Firstly, you can alternate between tasks. When your job largely consists of data entry, word processing, spreadsheet analysis, or another task that requires you to sit at your computer workstation for long periods of time, but you also have a few other job tasks that are mobile, try to intersperse those tasks throughout your shift. Examples of mobile tasks include photocopying, delivering files to another coworker, making coffee, or picking up sandwiches for a lunch meeting.
Also, you could turn a stationary task into a mobile task. Perhaps you need to ask a coworker a question or set up an appointment, you could walk over to the person’s desk rather than calling or sending an email. In the case that you need to think about how to solve a work-related problem, pace down the hallway while you think. Studies support that the more we move, the lower our likelihood not only of developing MSDs, but also of developing debilitating conditions like circulatory problems, a reduction in muscle mass, and heart disease. Lastly, you have the power to reduce the risk of developing an MSD caused by stationary work by taking short but frequent stretch breaks throughout the day. There are innumerable stretches you can perform to prevent symptoms and reduce pain, including pulling back on fingertips, touching your toes, or various other exercises. Find something that you enjoy and do it everyday.
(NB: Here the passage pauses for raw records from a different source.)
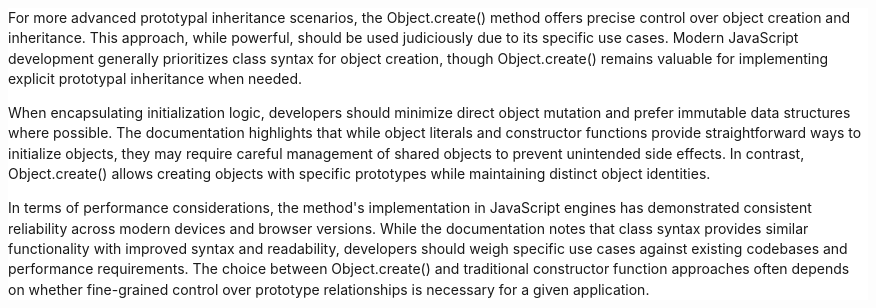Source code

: For more advanced prototypal inheritance scenarios, the Object.create() method offers precise control over object creation and inheritance. This approach, while powerful, should be used judiciously due to its specific use cases. Modern JavaScript development generally prioritizes class syntax for object creation, though Object.create() remains valuable for implementing explicit prototypal inheritance when needed.

When encapsulating initialization logic, developers should minimize direct object mutation and prefer immutable data structures where possible. The documentation highlights that while object literals and constructor functions provide straightforward ways to initialize objects, they may require careful management of shared objects to prevent unintended side effects. In contrast, Object.create() allows creating objects with specific prototypes while maintaining distinct object identities.

In terms of performance considerations, the method's implementation in JavaScript engines has demonstrated consistent reliability across modern devices and browser versions. While the documentation notes that class syntax provides similar functionality with improved syntax and readability, developers should weigh specific use cases against existing codebases and performance requirements. The choice between Object.create() and traditional constructor function approaches often depends on whether fine-grained control over prototype relationships is necessary for a given application.


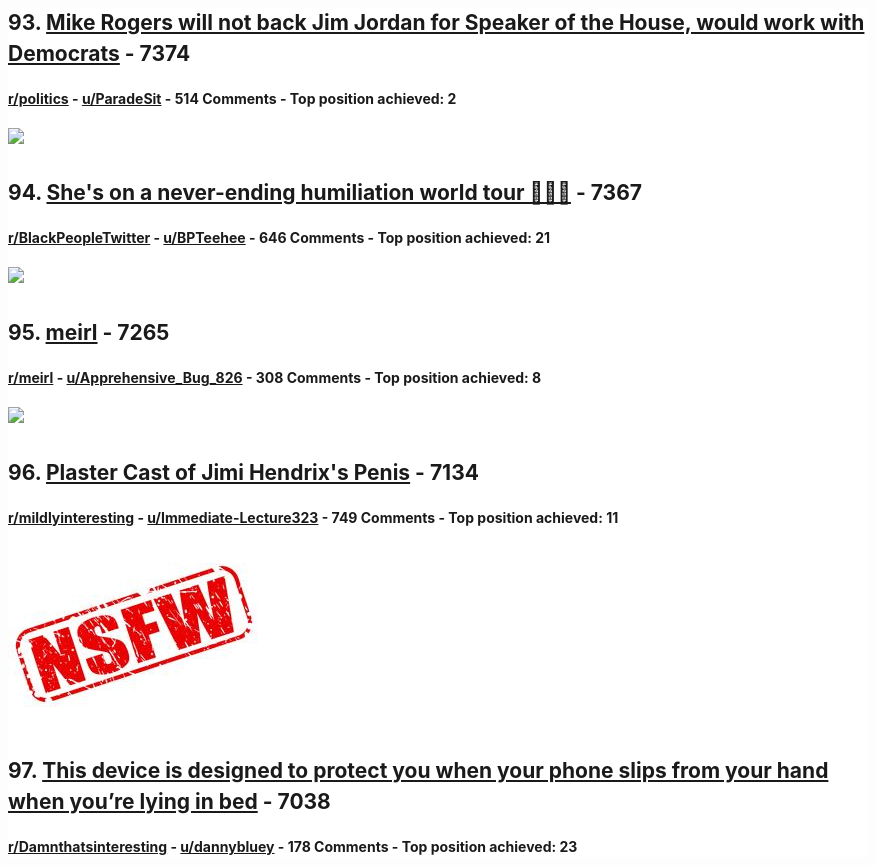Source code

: ## 93. [Mike Rogers will not back Jim Jordan for Speaker of the House, would work with Democrats](http://reddit.com/r/politics/comments/1782vm4/mike_rogers_will_not_back_jim_jordan_for_speaker/) - 7374
#### [r/politics](http://reddit.com/r/politics) - [u/ParadeSit](http://reddit.com/u/ParadeSit) - 514 Comments - Top position achieved: 2

<a href="https://www.al.com/news/2023/10/mike-rogers-will-not-back-jim-jordan-for-speaker-of-the-house-would-work-with-democrats.html"><img src="https://b.thumbs.redditmedia.com/pLN2N3W0x20my9nJbFLCZOyWhZEkFA0GS0PcAOMi-jo.jpg"></img></a>

## 94. [She's on a never-ending humiliation world tour 🤦🏽‍♂️](http://reddit.com/r/BlackPeopleTwitter/comments/177w0pa/shes_on_a_neverending_humiliation_world_tour/) - 7367
#### [r/BlackPeopleTwitter](http://reddit.com/r/BlackPeopleTwitter) - [u/BPTeehee](http://reddit.com/u/BPTeehee) - 646 Comments - Top position achieved: 21

<a href="https://i.redd.it/3s7kark5q7ub1.png"><img src="https://b.thumbs.redditmedia.com/ketX1bGpKX8Z2Ixmfz9KpttvydEjFyYfbpPN_7_MknM.jpg"></img></a>

## 95. [meirl](http://reddit.com/r/meirl/comments/177k8t4/meirl/) - 7265
#### [r/meirl](http://reddit.com/r/meirl) - [u/Apprehensive_Bug_826](http://reddit.com/u/Apprehensive_Bug_826) - 308 Comments - Top position achieved: 8

<a href="https://i.redd.it/s5ogrwclh4ub1.jpg"><img src="https://b.thumbs.redditmedia.com/RTI7QZAcgM1i42POqhSu-jL2g-JDRVaR29bmxkijUes.jpg"></img></a>

## 96. [Plaster Cast of Jimi Hendrix's Penis](http://reddit.com/r/mildlyinteresting/comments/177oemz/plaster_cast_of_jimi_hendrixs_penis/) - 7134
#### [r/mildlyinteresting](http://reddit.com/r/mildlyinteresting) - [u/Immediate-Lecture323](http://reddit.com/u/Immediate-Lecture323) - 749 Comments - Top position achieved: 11

<a href="https://i.redd.it/f1fxonkxv5ub1.jpg"><img src="https://github.com/mgerb/top-of-reddit/raw/master/nsfw.jpg"></img></a>

## 97. [This device is designed to protect you when your phone slips from your hand when you’re lying in bed](http://reddit.com/r/Damnthatsinteresting/comments/177o2cj/this_device_is_designed_to_protect_you_when_your/) - 7038
#### [r/Damnthatsinteresting](http://reddit.com/r/Damnthatsinteresting) - [u/dannybluey](http://reddit.com/u/dannybluey) - 178 Comments - Top position achieved: 23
There are several approaches to treating musculoskeletal disorders (MSDs). One means of treating MSDs is to avoid the activities causing injury. This could lead to limiting certain types of work tasks, or even wearing a splint to support the joint or restrict movement. Using heat and ice can relieve pain and accelerate the repair process. Heat makes the body increase blood flow and provides pain relief for minor injuries, while ice reduces both pain and swelling. Another appropriate treatment for MSDs can be exercise, because it promotes circulation and increases strength and fitness. Although, it is critical for people suffering from MSDs to consult a physical therapist before exercising. If not appropriately designed, exercises can aggravate an existing condition. Lastly, over-the-counter anti-inflammatory drugs, such as ibuprofen and naproxen, can reduce pain and inflammation resulting from MSDs.
Cumulative trauma disorders (CTDs) are the products of physical demands that exceed our maximum capacity; which strain tendons, muscles, nerves, joints, ligaments, cartilage or the spine; or that disregard stress-inducing, environmental factors like heat, humidity, noise and light glare. CTDs happen because of an accumulation of stress factors involving repetitive, forceful, or prolonged exertions; frequent or heavy lifting, pushing, pulling, or carrying of heavy objects; or prolonged awkward postures. The most commonly cited issue alleviated by some ergonomics is carpal tunnel syndrome.